O objetivo não é um currículo mais internacionalizado nem um aumento na mobilidade acadêmica por si mesma. Em vez disso, o objetivo é garantir que os estudantes estejam mais preparados para viver e trabalhar num mundo mais interconectado. A compreensão da internacionalização como um meio para se atingir um fim e não como um fim em si garante que a dimensão internacional seja integrada de maneira sustentável às principais funções do ensino e do aprendizado no ensino superior, da pesquisa e da produção do conhecimento, melhor servindo à comunidade e à sociedade.
 
Globalização e internacionalização são diferentes, mas estão associadas
A globalização tem seu foco no fluxo mundial de ideias, recursos, pessoas, economias, valores, culturas, conhecimento, bens, serviços e tecnologias. A internacionalização enfatiza o relacionamento entre as nações, povos, culturas, instituições e sistemas. A diferença entre o conceito de fluxo mundial e a noção dos relacionamentos entre as nações é ao mesmo tempo notável e profunda. A internacionalização do ensino superior recebeu da globalização influências positivas e negativas, e embora os dois processos sejam fundamentalmente diferentes, há entre eles um elo de grande proximidade.

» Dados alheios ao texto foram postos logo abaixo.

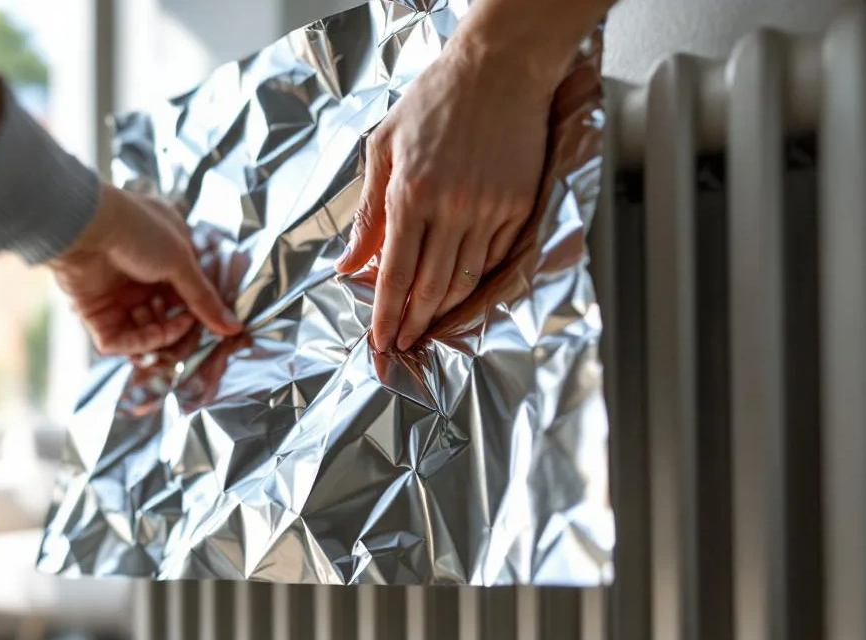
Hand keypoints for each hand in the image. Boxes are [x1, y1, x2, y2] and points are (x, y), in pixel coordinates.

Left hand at [49, 187, 242, 355]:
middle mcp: (140, 276)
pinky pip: (119, 340)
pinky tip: (151, 338)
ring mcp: (117, 295)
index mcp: (162, 256)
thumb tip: (233, 327)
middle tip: (191, 333)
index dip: (200, 312)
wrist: (86, 226)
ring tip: (168, 332)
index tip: (214, 325)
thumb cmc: (136, 230)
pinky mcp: (95, 313)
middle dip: (180, 329)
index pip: (186, 294)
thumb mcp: (181, 261)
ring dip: (161, 336)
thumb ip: (204, 299)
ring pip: (144, 332)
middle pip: (166, 317)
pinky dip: (137, 344)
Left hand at [334, 6, 585, 351]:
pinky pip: (492, 259)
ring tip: (425, 327)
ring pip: (464, 280)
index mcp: (410, 193)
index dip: (386, 314)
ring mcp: (489, 208)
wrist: (498, 69)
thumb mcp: (383, 148)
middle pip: (429, 287)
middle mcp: (451, 207)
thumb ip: (368, 213)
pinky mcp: (517, 206)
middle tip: (401, 344)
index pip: (394, 272)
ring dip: (442, 312)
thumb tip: (348, 263)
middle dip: (412, 323)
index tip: (379, 340)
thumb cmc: (434, 101)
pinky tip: (457, 293)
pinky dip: (473, 282)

A pauta de competitividade e comércio, por exemplo, frequentemente associada à globalização, teve um grande impacto no desenvolvimento do ensino transfronteiras. Por sua vez, o crescimento desse ensino e sua inclusão nos acordos comerciais bilaterais e regionais fortaleceram a globalização.
 
Os princípios fundamentais que orientam a internacionalização sempre representam objetivos distintos para diferentes pessoas, instituições e países. Ainda assim, prevê-se que a internacionalização teria evoluído a partir de algo que foi tradicionalmente visto como um processo, com base em valores de cooperação, parceria, troca, benefícios mútuos e aprimoramento da capacidade. Agora, a internacionalização é cada vez mais caracterizada pela concorrência, pelo mercantilismo, pelo interesse individual e pela construção de status. É necessário dedicar mais atenção à descoberta das verdades e valores subjacentes à internacionalização do ensino superior.